Transformation du manganèse : comment le Gabon fait évoluer les règles du jeu

Le Gabon franchit une nouvelle étape dans sa stratégie de transformation économique. Le 20 juillet 2026, à Paris, en présence du Président de la République Brice Clotaire Oligui Nguema et du Président français Emmanuel Macron, l’État gabonais et le groupe Eramet ont signé un protocole d’accord visant à accélérer la transformation locale du manganèse.

Cette signature s’inscrit dans la continuité d’une décision majeure prise par les autorités gabonaises en mai 2025 : l’interdiction de l’exportation du manganèse brut à compter du 1er janvier 2029. Une mesure qui traduit une volonté claire : faire en sorte que les richesses du sous-sol gabonais génèrent davantage de valeur sur le territoire national.

Une nouvelle vision du développement

Pendant plusieurs décennies, le Gabon a exporté une grande partie de son manganèse sous forme brute. Si cette activité a contribué à l’économie nationale, une part importante de la transformation industrielle et de la valeur ajoutée était réalisée à l’étranger.
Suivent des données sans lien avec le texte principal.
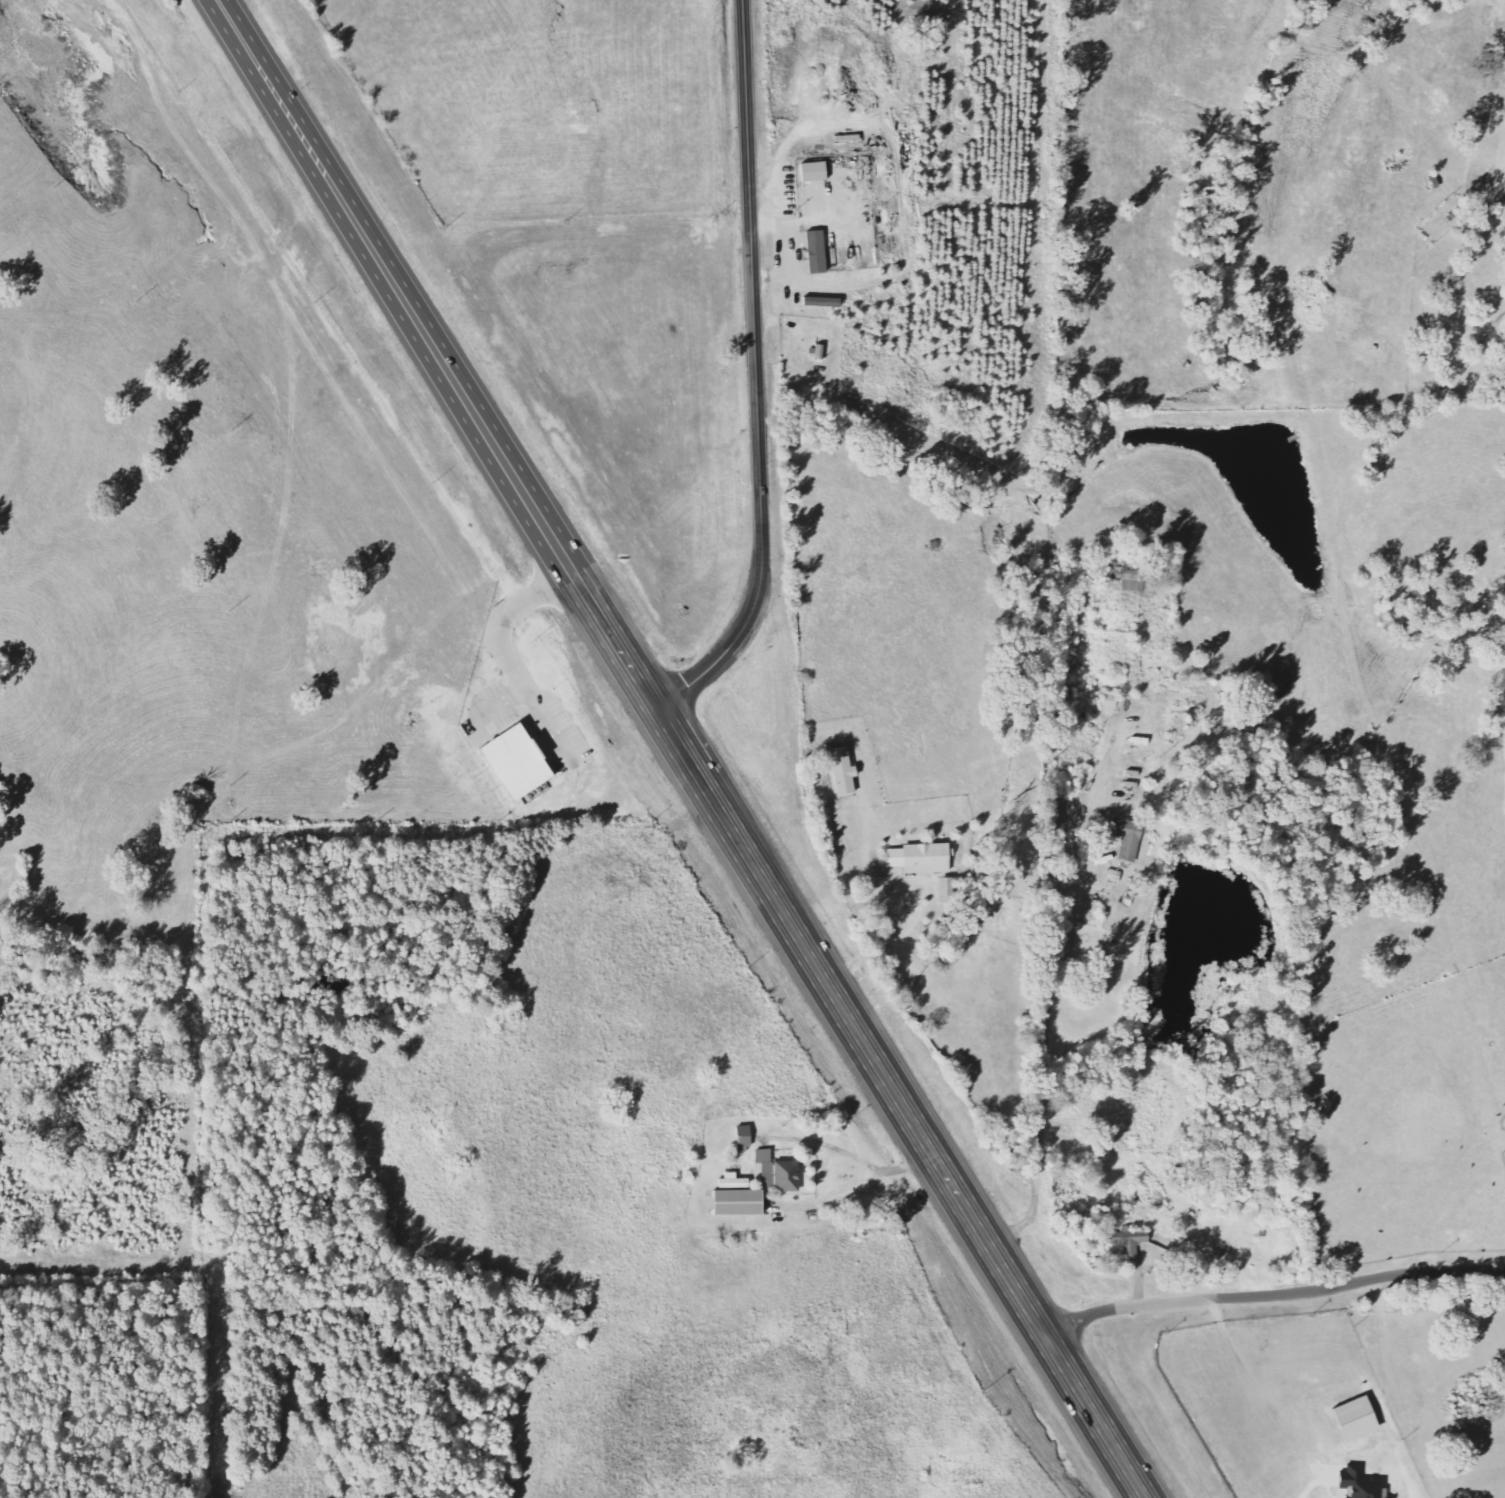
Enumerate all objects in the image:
building: (816, 171)
building: (819, 252)
road: (446, 355)
road: (757, 375)
building: (1132, 580)
building: (1111, 700)
building: (519, 762)
building: (844, 770)
building: (1128, 829)
building: (923, 858)
road: (1039, 1076)
road: (901, 1104)
building: (746, 1138)
building: (780, 1172)
building: (740, 1197)
road: (1273, 1294)

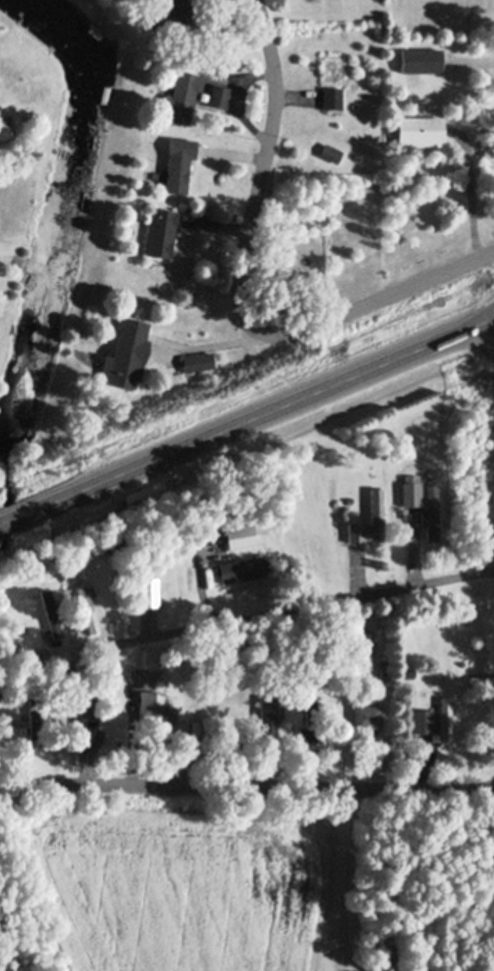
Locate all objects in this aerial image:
building: (174, 2)
building: (421, 61)
building: (181, 97)
building: (219, 97)
building: (332, 98)
building: (3, 130)
building: (420, 131)
building: (179, 164)
building: (160, 231)
road: (241, 290)
road: (209, 343)
building: (126, 353)
building: (197, 360)
road: (247, 419)
building: (411, 489)
building: (377, 504)
building: (432, 512)
building: (240, 535)
building: (241, 568)
building: (149, 592)
building: (86, 609)
building: (52, 610)
road: (278, 611)
building: (360, 641)
building: (150, 659)
building: (367, 715)
building: (267, 716)
building: (445, 719)
building: (422, 720)
building: (16, 734)
building: (307, 735)
road: (247, 783)
road: (349, 877)

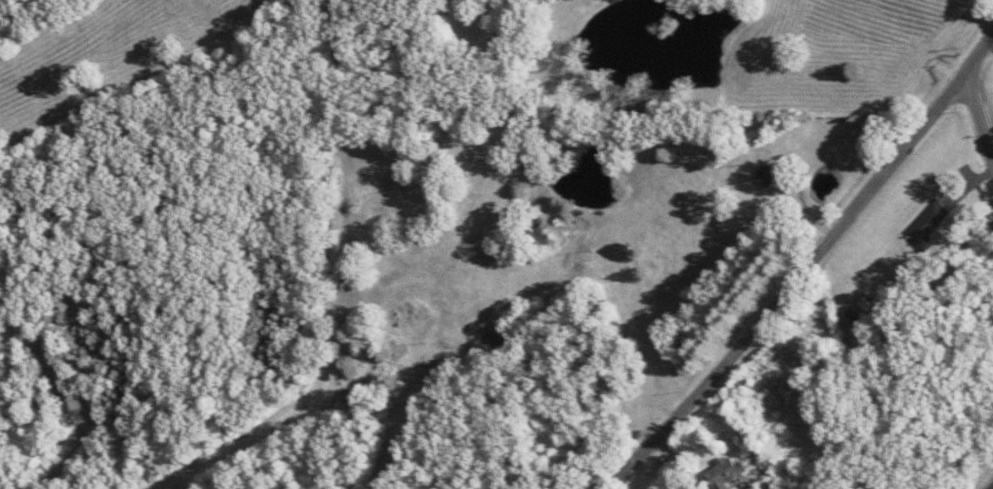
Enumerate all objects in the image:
road: (977, 131)
road: (807, 267)
building: (729, 473)

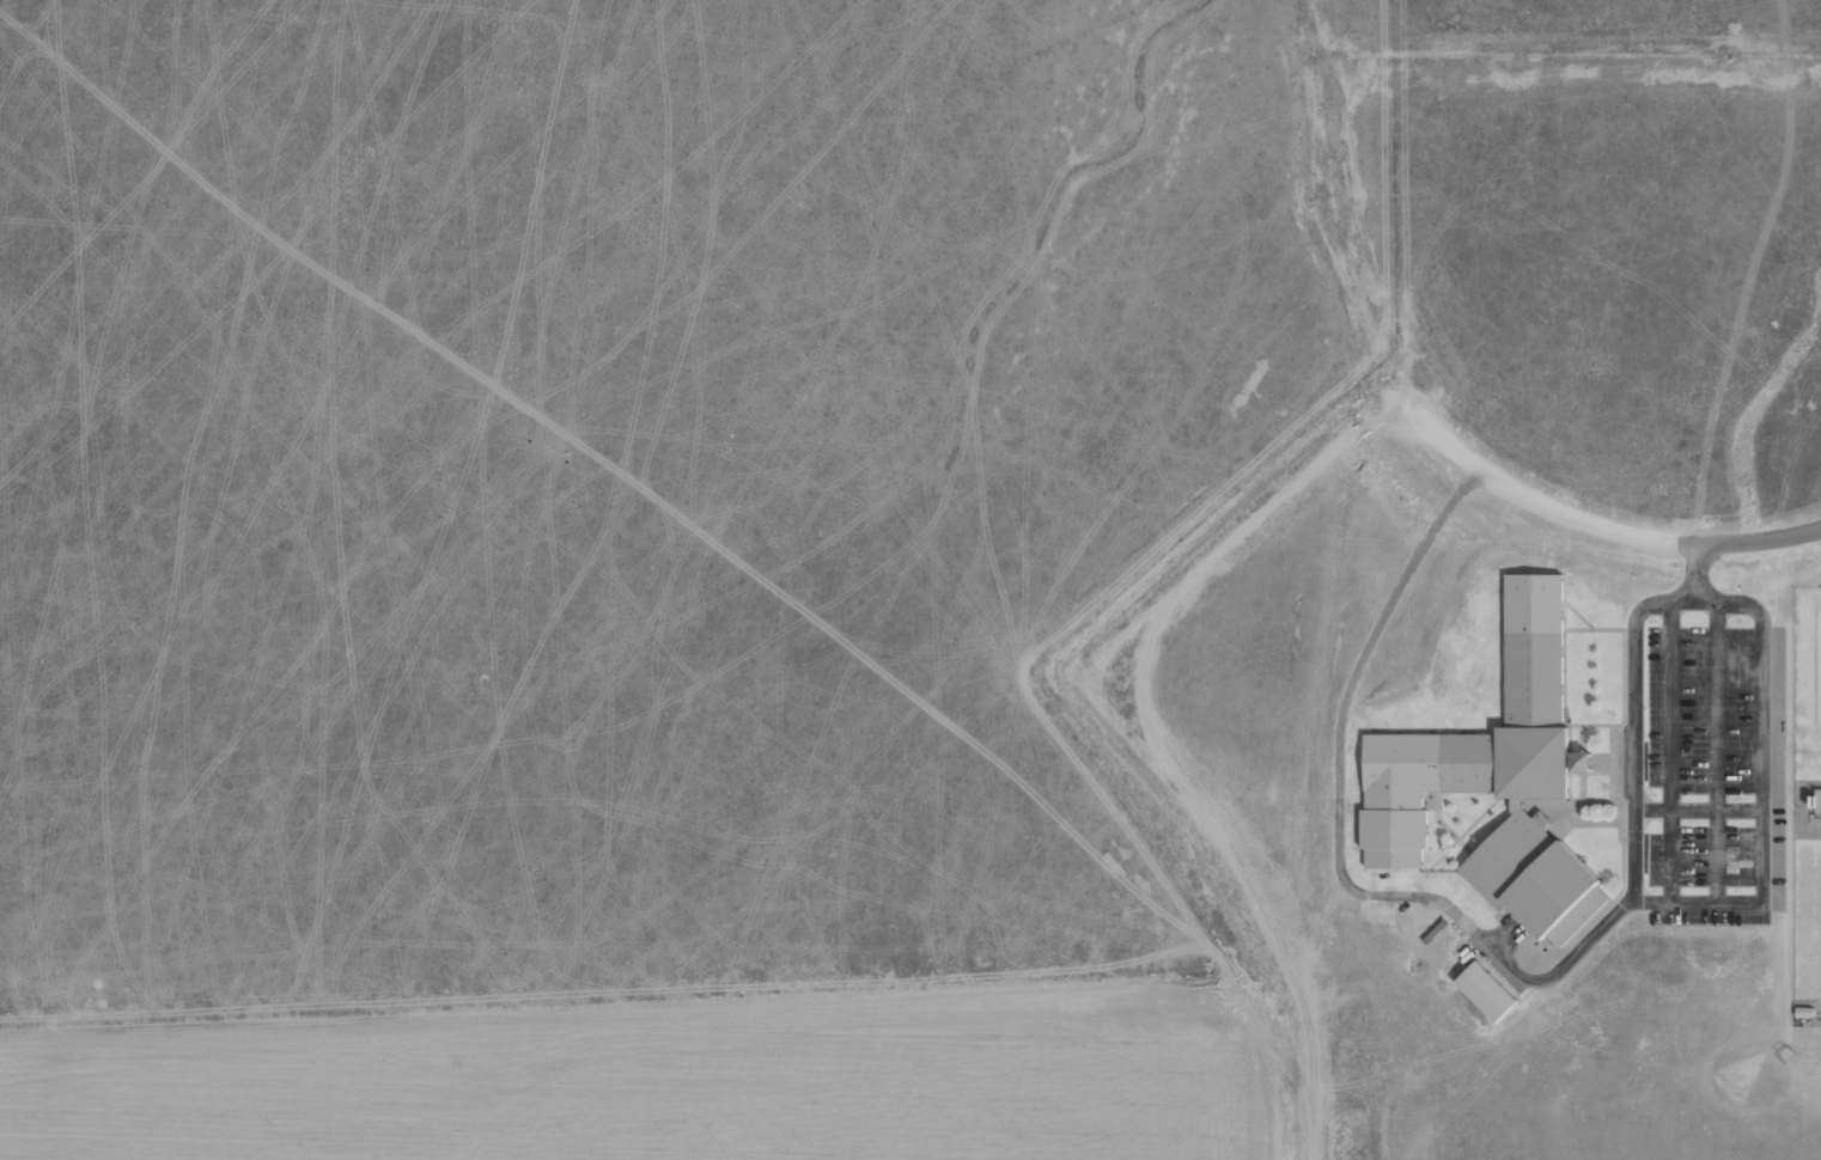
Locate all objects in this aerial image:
road: (1531, 497)
road: (1759, 540)
road: (1696, 561)
road: (1685, 591)
road: (1703, 591)
park: (1814, 666)
road: (1338, 720)
road: (1669, 752)
road: (1716, 752)
parking lot: (1697, 760)
building: (1581, 762)
building: (1496, 777)
building: (1810, 801)
road: (1775, 808)
building: (1816, 808)
road: (1697, 809)
road: (1788, 834)
road: (1727, 902)
road: (1552, 975)
building: (1485, 991)
track: (1785, 1052)
park: (1739, 1077)

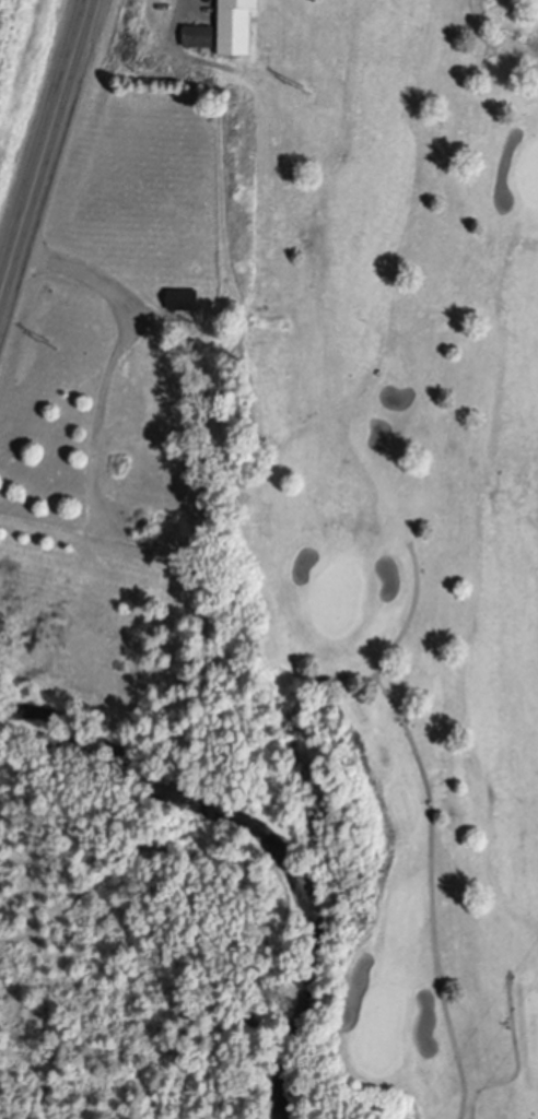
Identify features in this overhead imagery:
building: (235, 26)
building: (199, 36)
power tower: (305, 89)
road: (46, 154)
building: (182, 299)
road: (123, 326)
power tower: (52, 344)
park: (417, 549)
La nouvelle orientation portée par les autorités gabonaises vise à inverser cette logique en favorisant le développement d’une industrie locale capable de créer davantage d’emplois qualifiés, de renforcer les compétences nationales et d’accroître les retombées économiques pour les populations.

Eramet adapte sa stratégie

Face à cette nouvelle politique, Eramet et sa filiale Comilog se sont engagés dans une feuille de route commune avec l’État gabonais.

Le protocole d’accord fixe notamment un objectif de 700 000 tonnes de minerai transformées localement chaque année d’ici fin 2031. Il prévoit également l’étude de plusieurs projets industriels, dont la modernisation du Complexe métallurgique de Moanda, le développement de nouvelles unités de transformation ainsi que d’autres initiatives destinées à renforcer la chaîne de valeur du manganèse au Gabon. Ces projets demeurent toutefois soumis aux études techniques et aux décisions finales d’investissement prévues par les parties.

Une souveraineté économique qui se construit

Au-delà des chiffres, cette signature traduit une évolution de la politique économique du Gabon. L’objectif affiché est de mieux valoriser les ressources naturelles du pays afin qu’elles contribuent davantage à l’industrialisation, à la création d’emplois et au développement des compétences locales.

En fixant un nouveau cadre pour l’exploitation et la transformation du manganèse, les autorités gabonaises entendent placer la création de valeur sur le territoire national au cœur de leur stratégie de développement.

La signature de ce protocole constitue ainsi une étape importante. Sa concrétisation reposera désormais sur la mise en œuvre effective des projets industriels annoncés et sur le respect des engagements pris par les différentes parties.